Recensione dello spettacolo Come il nero negli scacchi, in scena a Teatro Sala Uno dal 15 al 17 gennaio 2016
Quando lo psicanalista si ritira dal lavoro a causa di un male incurabile, lo psicanalizzato che fa?
Sono due le possibilità: o ne trova un altro o nell'attesa (di trovarne un altro) per chiarire la situazione a sè e al futuro possibile analista inizia a ragionare con se stesso e a interagire con il pubblico ripercorrendo gli ultimi vent'anni della sua vita toccando diversi punti cruciali e cercando la soluzione ad altrettanti punti interrogativi.
Partendo dal momento in cui ci si trova in bilico sulla linea di demarcazione tra il prima e il dopo inizia un racconto dettagliato che dalla metà degli anni '80 giunge fino ad oggi e racconta come un fatto che può essere insignificante per i più per un singolo uomo fa scaturire un sarei di reazioni a catena che lo porteranno a diventare vittima della massa informe dell'ansia che, prese le sembianze di un drago, finirà per paralizzarlo e per fagocitare passo dopo passo ogni aspetto della sua esistenza.

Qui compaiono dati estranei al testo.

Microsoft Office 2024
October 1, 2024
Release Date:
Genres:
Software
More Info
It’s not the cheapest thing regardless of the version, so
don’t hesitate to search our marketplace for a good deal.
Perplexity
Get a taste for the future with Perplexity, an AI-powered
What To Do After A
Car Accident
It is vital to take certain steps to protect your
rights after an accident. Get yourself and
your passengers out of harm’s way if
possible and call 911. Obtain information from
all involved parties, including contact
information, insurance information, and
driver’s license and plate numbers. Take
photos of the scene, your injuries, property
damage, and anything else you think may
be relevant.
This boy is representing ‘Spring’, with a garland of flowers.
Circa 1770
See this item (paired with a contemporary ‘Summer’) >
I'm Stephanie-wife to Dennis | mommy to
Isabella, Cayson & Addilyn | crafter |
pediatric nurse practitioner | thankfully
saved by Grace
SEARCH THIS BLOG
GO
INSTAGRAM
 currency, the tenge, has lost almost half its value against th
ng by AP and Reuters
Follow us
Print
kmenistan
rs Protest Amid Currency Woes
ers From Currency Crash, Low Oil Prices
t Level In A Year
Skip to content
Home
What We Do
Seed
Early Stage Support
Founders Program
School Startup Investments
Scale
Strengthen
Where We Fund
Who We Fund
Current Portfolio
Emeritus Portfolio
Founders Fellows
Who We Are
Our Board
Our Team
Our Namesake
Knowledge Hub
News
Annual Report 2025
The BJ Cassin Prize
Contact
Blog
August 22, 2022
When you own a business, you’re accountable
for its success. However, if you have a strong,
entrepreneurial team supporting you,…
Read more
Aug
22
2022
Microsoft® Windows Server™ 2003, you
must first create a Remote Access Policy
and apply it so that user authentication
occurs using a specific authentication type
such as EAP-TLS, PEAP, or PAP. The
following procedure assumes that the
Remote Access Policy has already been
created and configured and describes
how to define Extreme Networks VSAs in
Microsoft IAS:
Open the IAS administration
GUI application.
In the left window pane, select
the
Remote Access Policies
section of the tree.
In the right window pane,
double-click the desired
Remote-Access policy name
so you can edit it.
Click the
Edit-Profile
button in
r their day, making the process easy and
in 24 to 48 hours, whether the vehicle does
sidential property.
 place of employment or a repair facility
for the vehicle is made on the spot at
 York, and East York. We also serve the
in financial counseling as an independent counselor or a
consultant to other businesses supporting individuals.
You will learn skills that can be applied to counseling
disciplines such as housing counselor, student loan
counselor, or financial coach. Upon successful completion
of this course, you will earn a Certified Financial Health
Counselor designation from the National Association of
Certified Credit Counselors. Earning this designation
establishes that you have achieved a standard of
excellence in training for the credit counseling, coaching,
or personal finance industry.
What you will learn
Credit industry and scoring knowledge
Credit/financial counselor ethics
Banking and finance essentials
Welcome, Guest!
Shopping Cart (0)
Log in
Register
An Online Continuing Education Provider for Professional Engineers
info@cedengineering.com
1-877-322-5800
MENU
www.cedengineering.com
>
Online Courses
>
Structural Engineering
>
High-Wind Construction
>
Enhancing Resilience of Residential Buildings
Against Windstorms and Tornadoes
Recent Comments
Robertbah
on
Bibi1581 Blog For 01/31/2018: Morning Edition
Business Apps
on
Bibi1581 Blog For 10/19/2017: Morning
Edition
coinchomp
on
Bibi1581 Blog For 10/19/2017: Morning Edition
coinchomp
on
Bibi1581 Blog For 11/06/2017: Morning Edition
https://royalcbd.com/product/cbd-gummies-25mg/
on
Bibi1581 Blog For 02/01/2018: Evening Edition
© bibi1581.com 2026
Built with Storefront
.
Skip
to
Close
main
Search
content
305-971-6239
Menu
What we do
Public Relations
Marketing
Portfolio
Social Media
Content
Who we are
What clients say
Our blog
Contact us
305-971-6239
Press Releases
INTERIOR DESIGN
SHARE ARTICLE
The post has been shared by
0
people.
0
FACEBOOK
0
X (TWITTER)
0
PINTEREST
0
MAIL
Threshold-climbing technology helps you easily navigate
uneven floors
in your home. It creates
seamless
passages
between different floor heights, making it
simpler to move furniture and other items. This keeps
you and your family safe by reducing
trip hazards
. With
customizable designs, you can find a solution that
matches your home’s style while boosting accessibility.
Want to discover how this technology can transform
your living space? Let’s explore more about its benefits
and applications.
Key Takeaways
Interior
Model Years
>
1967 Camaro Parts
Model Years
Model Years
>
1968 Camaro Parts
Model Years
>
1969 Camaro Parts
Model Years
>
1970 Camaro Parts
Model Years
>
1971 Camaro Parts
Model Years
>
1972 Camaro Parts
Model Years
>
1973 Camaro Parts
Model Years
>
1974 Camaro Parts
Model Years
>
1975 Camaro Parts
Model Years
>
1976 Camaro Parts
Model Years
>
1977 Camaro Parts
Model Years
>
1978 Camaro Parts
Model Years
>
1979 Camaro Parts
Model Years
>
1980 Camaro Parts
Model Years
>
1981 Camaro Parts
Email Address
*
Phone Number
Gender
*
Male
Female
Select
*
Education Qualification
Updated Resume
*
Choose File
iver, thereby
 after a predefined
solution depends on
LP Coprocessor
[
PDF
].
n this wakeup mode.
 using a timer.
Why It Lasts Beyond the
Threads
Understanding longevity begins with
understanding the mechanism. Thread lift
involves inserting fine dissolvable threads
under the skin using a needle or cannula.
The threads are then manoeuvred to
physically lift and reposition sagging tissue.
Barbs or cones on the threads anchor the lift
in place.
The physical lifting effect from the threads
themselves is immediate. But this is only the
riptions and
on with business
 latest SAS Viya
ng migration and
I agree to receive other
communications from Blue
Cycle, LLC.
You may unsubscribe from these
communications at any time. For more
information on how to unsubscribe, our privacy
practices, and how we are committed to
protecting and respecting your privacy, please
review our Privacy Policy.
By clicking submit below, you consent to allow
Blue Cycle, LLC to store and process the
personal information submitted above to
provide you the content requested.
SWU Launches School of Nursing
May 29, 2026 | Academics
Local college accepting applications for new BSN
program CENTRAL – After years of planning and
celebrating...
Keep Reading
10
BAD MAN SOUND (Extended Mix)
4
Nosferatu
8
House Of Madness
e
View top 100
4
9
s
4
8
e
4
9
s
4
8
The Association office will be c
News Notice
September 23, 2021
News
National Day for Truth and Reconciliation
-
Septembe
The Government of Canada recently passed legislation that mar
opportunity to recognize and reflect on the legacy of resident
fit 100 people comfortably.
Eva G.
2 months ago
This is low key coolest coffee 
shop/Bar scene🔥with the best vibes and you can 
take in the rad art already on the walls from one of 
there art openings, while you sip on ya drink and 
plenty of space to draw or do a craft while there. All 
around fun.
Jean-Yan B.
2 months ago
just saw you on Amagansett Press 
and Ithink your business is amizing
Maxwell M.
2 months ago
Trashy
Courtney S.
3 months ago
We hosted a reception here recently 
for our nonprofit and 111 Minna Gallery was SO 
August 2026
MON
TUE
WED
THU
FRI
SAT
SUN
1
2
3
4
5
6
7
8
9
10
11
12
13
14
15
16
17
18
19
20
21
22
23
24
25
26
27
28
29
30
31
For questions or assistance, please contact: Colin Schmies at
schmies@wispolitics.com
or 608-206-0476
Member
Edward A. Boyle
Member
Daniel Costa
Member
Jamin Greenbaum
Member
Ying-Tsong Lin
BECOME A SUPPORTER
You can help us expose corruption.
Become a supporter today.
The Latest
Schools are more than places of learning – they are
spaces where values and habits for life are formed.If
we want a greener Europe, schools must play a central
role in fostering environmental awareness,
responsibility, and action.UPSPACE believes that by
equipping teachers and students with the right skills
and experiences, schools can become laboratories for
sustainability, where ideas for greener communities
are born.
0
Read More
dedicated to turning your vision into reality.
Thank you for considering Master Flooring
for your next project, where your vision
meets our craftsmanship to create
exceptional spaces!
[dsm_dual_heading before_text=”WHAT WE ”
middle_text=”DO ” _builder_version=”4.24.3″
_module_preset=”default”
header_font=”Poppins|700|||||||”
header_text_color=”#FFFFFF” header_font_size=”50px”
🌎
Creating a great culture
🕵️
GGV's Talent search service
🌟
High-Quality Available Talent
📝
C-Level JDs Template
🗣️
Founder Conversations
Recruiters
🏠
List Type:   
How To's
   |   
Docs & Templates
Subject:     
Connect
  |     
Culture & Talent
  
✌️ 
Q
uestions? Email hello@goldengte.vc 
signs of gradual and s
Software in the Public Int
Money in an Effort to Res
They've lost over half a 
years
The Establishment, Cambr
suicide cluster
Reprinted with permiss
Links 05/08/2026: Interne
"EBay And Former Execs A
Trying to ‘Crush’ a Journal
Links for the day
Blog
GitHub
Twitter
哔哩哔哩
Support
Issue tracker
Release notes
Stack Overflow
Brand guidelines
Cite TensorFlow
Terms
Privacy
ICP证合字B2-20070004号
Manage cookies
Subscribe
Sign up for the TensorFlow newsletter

Anche se non può sembrare, da una cefalea a grappolo quando si ha 16 anni all'ansia patologica che ti riduce a una larva incapace di muoversi e parlare, il passo e breve.
Il protagonista di questo One man show mette in gioco completamente se stesso, parlando di un'aspetto della propria vita più intima di cui era a conoscenza solo il suo medico curante.
Uno spettacolo bello e interessante dove con l'ausilio soltanto di poche luci e di tutte le sue capacità istrioniche fisiche ed espressive Paolo Fasso riesce a ricreare dal nulla situazioni paesaggi momenti della vita di un uomo come tutti che da fuori sembra stare bene ma che dentro nasconde un mondo tutto suo fatto di ansie e paure inimmaginabili.
Morale della storia è che questa situazione molto particolare e non proprio simpatica può essere ed è un'oppurtunità per guardare la vita da un punto di vista insolito e, nonostate il più grande nemico di ogni uomo rimane sempre e solo se stesso, uno stimolo ad affrontare la propria esistenza in una certa maniera cogliendo della realtà esteriore ed interiore quelle sfumature particolari che non sempre, anzi quasi mai, si riescono a cogliere.